## Required action
Copy out the text of each item below word for word, omitting the pictures.

## Material for this exercise
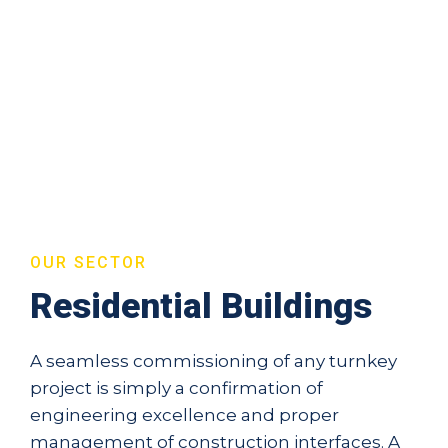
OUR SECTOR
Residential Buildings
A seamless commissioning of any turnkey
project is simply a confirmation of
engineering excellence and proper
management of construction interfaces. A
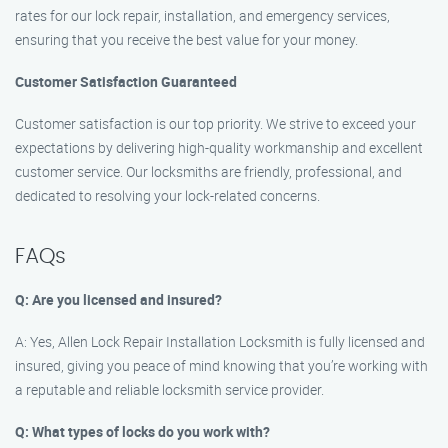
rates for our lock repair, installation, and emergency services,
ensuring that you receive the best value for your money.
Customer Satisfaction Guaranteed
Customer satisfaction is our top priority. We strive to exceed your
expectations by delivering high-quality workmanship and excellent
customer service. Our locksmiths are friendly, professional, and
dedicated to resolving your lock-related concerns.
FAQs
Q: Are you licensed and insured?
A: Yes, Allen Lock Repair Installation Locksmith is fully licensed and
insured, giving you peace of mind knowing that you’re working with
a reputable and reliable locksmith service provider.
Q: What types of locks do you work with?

## Output below
OUR SECTOR
Residential Buildings
A seamless commissioning of any turnkey
project is simply a confirmation of
engineering excellence and proper
management of construction interfaces. A
rates for our lock repair, installation, and emergency services,
ensuring that you receive the best value for your money.
Customer Satisfaction Guaranteed
Customer satisfaction is our top priority. We strive to exceed your
expectations by delivering high-quality workmanship and excellent
customer service. Our locksmiths are friendly, professional, and
dedicated to resolving your lock-related concerns.
FAQs
Q: Are you licensed and insured?
A: Yes, Allen Lock Repair Installation Locksmith is fully licensed and
insured, giving you peace of mind knowing that you’re working with
a reputable and reliable locksmith service provider.
Q: What types of locks do you work with?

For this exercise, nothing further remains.